Selvaratnam v. Ashcroft

MEMORANDUM *

Thirukkamar Selvaratnam, a Tamil and a citizen of Sri Lanka, petitions for review of the Board of Immigration Appeals’ dismissal of an Immigration Judge’s denial of his claim for asylum, withholding of removal, and relief under the Torture Convention.1 We deny the petition.

The BIA’s determination that an alien is not eligible for asylum must be upheld if “ ‘supported by reasonable, substantial, and probative evidence on the record considered as a whole.’ ” INS v. Elias-Zacarias, 502 U.S. 478, 481, 112 S.Ct. 812, 815, 117 L.Ed.2d 38 (1992) (citation omitted). “It can be reversed only if the evidence presented ... was such that a reasonable factfinder would have to conclude that the requisite fear of persecution existed.” Id. When an alien seeks to overturn the BIA’s adverse determination “he must show that the evidence he presented was so compelling that no reasonable factfinder could fail to find the requisite fear of persecution.” Id. at 483-84, 112 S.Ct. at 817; see also Ghaly v. INS, 58 F.3d 1425, 1429 (9th Cir.1995). Credibility determinations are judged by the same basic standard. See Gui v. INS, 280 F.3d 1217, 1225 (9th Cir.2002); Cordon-Garcia v. INS, 204 F.3d 985, 990 (9th Cir.2000); de Leon-Barrios v. INS, 116 F.3d 391, 393 (9th Cir.1997). In that area, however, we have added that the determination “ ‘must be supported by a specific, cogent reason.’ ” de Leon-Barrios, 116 F.3d at 393 (citation omitted); see also Gui, 280 F.3d at 1225; Akinmade v. INS, 196 F.3d 951, 954 (9th Cir.1999).
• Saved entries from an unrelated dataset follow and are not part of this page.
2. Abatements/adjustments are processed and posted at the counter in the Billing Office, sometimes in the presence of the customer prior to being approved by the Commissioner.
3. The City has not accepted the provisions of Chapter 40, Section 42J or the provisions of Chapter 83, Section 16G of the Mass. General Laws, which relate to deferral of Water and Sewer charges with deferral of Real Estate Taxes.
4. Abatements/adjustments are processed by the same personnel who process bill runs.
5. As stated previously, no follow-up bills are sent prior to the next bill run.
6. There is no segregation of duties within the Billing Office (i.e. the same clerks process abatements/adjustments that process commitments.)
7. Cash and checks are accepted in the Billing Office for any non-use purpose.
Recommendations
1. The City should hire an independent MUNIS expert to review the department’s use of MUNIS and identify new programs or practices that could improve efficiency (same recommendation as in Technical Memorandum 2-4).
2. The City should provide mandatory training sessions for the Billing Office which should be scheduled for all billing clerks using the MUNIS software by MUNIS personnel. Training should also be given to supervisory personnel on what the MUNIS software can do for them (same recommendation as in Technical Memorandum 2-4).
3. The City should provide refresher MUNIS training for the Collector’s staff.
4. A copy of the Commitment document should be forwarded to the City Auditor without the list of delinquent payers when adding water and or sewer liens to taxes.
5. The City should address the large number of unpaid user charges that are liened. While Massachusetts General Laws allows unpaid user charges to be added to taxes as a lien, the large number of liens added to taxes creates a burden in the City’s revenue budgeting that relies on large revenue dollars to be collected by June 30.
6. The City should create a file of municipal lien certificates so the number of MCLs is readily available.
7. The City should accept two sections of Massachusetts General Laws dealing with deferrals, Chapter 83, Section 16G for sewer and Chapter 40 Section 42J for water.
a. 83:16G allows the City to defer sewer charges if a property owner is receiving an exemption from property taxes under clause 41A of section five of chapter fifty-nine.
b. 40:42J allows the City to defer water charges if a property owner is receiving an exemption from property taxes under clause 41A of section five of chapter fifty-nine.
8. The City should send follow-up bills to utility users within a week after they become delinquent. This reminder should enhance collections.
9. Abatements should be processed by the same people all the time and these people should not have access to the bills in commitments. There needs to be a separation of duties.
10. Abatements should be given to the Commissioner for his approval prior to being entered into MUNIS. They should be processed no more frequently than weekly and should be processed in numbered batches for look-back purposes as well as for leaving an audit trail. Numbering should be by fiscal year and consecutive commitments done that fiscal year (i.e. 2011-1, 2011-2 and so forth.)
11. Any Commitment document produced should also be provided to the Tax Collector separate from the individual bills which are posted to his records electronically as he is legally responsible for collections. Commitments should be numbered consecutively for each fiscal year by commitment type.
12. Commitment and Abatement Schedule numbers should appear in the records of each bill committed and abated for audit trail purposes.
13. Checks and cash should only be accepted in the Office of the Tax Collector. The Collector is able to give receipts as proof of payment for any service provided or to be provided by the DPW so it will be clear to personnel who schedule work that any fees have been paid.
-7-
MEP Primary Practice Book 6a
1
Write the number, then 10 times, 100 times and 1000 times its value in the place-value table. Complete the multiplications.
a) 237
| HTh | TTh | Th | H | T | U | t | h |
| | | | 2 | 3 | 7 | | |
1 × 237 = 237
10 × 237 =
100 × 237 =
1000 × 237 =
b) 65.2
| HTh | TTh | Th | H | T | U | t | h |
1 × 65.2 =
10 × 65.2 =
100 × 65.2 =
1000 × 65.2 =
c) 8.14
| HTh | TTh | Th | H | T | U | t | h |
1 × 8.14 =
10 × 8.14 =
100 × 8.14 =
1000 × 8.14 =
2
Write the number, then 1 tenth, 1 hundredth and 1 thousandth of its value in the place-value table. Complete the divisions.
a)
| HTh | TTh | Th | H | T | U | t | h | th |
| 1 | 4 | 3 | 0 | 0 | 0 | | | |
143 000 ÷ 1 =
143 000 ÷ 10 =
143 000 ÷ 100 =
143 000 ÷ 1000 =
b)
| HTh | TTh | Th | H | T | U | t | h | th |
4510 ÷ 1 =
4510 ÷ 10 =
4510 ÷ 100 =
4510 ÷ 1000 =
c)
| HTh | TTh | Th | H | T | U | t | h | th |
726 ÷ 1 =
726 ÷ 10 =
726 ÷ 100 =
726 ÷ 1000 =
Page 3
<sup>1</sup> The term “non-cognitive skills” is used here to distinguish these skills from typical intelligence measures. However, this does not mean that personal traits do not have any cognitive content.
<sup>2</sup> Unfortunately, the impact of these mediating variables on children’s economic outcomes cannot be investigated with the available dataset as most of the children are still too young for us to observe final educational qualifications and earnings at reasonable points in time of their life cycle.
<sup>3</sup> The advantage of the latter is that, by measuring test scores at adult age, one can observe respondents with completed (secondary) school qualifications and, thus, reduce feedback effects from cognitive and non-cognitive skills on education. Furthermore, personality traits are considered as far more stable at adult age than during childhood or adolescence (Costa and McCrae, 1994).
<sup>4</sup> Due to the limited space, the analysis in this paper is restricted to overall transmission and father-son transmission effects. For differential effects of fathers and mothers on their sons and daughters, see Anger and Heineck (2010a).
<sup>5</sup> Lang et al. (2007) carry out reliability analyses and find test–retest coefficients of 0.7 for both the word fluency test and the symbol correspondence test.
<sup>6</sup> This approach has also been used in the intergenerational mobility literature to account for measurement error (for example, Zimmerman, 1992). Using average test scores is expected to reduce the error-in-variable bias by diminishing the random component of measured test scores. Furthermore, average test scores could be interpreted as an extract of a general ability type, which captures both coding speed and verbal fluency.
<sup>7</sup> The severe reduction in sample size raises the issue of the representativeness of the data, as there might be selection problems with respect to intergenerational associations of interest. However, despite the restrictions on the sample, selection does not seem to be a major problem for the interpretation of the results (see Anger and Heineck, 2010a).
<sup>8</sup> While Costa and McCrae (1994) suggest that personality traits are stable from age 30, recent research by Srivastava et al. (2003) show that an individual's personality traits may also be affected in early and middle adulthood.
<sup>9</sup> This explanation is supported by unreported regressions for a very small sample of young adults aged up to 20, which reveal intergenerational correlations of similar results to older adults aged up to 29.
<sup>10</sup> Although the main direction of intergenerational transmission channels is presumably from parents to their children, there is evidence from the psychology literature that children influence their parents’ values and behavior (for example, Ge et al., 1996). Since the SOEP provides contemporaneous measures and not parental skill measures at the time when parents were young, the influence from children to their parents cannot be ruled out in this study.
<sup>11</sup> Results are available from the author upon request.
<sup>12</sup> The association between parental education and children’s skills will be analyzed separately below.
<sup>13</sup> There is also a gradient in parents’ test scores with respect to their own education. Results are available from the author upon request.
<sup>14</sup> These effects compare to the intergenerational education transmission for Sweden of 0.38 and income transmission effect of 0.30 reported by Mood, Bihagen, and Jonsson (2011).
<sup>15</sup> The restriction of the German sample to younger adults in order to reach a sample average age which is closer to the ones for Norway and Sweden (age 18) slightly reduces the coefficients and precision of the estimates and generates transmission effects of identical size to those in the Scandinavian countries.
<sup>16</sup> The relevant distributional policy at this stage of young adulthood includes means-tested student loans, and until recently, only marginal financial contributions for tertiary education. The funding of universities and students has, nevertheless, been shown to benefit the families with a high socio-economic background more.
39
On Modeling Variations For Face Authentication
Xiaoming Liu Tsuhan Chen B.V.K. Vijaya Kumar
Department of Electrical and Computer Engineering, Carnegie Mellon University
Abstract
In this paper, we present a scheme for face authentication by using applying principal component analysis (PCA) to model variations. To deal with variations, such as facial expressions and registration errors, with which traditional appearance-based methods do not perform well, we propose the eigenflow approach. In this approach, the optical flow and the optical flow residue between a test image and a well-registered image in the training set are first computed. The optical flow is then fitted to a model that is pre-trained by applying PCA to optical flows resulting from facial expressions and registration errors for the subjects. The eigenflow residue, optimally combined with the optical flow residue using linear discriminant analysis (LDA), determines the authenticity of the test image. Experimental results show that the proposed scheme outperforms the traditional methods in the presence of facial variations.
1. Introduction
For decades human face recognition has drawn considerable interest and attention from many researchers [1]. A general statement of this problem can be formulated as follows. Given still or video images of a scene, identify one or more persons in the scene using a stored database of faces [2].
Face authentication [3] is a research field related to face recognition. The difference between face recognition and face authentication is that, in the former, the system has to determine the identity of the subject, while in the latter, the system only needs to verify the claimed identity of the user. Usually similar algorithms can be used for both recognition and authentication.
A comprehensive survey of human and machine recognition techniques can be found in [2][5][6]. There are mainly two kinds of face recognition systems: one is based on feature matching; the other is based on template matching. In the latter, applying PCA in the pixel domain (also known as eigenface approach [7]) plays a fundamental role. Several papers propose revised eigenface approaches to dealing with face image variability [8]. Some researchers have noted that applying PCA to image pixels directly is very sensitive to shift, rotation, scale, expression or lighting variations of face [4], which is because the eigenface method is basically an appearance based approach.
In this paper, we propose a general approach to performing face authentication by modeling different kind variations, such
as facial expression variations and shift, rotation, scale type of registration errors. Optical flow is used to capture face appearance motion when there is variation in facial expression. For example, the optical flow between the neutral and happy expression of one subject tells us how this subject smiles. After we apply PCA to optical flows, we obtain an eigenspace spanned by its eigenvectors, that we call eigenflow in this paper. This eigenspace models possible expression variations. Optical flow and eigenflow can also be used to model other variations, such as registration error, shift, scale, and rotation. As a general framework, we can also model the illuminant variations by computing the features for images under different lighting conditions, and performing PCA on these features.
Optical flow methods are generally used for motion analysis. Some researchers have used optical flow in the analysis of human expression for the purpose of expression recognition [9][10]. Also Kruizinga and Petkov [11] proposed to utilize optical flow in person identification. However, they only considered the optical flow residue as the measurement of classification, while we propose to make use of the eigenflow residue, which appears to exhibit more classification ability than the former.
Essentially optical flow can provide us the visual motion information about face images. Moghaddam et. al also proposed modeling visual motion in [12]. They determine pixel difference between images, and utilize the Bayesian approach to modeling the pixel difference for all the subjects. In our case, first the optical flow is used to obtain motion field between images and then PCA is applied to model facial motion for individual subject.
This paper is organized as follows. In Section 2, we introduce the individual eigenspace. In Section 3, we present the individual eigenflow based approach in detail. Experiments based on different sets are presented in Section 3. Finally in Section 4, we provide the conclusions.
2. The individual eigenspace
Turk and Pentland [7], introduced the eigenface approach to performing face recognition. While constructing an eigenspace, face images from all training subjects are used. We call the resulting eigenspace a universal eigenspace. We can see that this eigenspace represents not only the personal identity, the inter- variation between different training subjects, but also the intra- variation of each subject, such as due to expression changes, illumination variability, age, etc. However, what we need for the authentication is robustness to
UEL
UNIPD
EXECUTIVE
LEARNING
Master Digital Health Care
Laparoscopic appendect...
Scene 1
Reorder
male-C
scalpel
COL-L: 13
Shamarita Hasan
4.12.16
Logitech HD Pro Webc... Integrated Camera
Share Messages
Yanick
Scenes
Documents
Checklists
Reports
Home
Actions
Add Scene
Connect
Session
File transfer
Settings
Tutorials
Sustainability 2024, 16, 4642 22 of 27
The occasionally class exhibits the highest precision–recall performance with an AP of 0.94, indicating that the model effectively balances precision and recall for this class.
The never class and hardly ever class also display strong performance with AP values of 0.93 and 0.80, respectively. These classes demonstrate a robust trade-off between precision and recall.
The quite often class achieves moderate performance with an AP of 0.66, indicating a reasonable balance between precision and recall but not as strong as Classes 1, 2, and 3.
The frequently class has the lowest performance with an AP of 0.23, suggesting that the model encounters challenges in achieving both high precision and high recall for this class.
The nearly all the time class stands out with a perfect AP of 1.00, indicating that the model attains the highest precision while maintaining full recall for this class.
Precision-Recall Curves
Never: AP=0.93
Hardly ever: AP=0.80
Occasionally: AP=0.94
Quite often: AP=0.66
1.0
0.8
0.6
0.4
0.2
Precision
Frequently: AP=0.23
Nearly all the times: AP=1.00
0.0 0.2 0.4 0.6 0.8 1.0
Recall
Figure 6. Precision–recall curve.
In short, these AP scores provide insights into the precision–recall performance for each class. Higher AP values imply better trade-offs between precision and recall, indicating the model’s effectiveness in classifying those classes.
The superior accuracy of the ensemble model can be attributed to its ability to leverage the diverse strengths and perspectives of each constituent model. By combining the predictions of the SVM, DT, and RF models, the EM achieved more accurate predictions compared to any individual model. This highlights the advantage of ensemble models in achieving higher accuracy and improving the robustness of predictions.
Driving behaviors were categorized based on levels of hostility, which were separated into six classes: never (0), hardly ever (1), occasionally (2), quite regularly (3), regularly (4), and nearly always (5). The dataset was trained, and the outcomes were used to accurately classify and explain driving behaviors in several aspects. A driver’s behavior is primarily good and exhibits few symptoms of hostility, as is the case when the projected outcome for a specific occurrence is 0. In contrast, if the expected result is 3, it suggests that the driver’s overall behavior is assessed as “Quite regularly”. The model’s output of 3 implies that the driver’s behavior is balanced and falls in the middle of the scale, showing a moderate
Here Selvaratnam’s claim failed because the BIA, in reliance on the IJ’s decision, determined that Selvaratnam was not credible. We are unable to say that the determination was not supported by substantial evidence in the record. His inconsistencies went to the very heart of his asylum claim. See de Leon-Barrios, 116 F.3d at 394. For example, when he arrived at the airport in Honolulu, he said that he had not been arrested or confined in a jail or prison, but suggested that persecution might occur in the future. That alone is not dispositive. See Singh v. INS, 292 F.3d 1017, 1021-24 (9th Cir.2002). But he attempted to explain that omission with contradictory statements, viz., (1) he did so state, but it was not taken down; (2) he did not so state because he was afraid that he might be sent back to Sri Lanka, and he did not want to insult his government; (3) he feared that the INS would beat him. Moreover, his story about the severity of the torture to which he was subjected seemed to grow over time. The grossest part was not contained in earlier statements, or in his asylum application, or even, apparently, initially recounted to his attorney. It did not come out until the hearing itself.

*909On this record, we cannot say that “no reasonable factfinder could fail to find” him credible. Elias-Zacarias, 502 U.S. at 484, 112 S.Ct. at 817. Thus, the BIA could properly determine that he was not eligible for asylum.2

Nor did the BIA err when it determined that Selvaratnam was not entitled to relief under the Torture Convention. It is true that the standard under that Convention is not identical with the standard for asylum, and a person’s lack of credibility might result in denial of relief under the latter without absolutely foreclosing relief under the former. See Kamalthas v. INS, 251 F.3d 1279, 1282-84 (9th Cir.2001). However, on the information in this record, we cannot say that Selvaratnam has demonstrated that it is more likely than not that he would be tortured if returned to Sri Lanka. See 8 C.F.R. § 208.16(c)(2).

Petition DENIED.

This disposition is not appropriate for publication and may not be cited to or by the courts of this circuit except as provided by Ninth Circuit Rule 36-3.

. United Nations Convention Against Torture and Other Cruel, Inhuman or Degrading Treatment or Punishment, G.A. Res. 39/46, U.N. GAOR, 39th Sess., Supp. No. 51, U.N. Doc. A/RES/39/46 (1984).

. Because Selvaratnam did not meet the requirements for eligibility for asylum, he was not entitled to withholding of removal either. See Ghaly, 58 F.3d at 1429.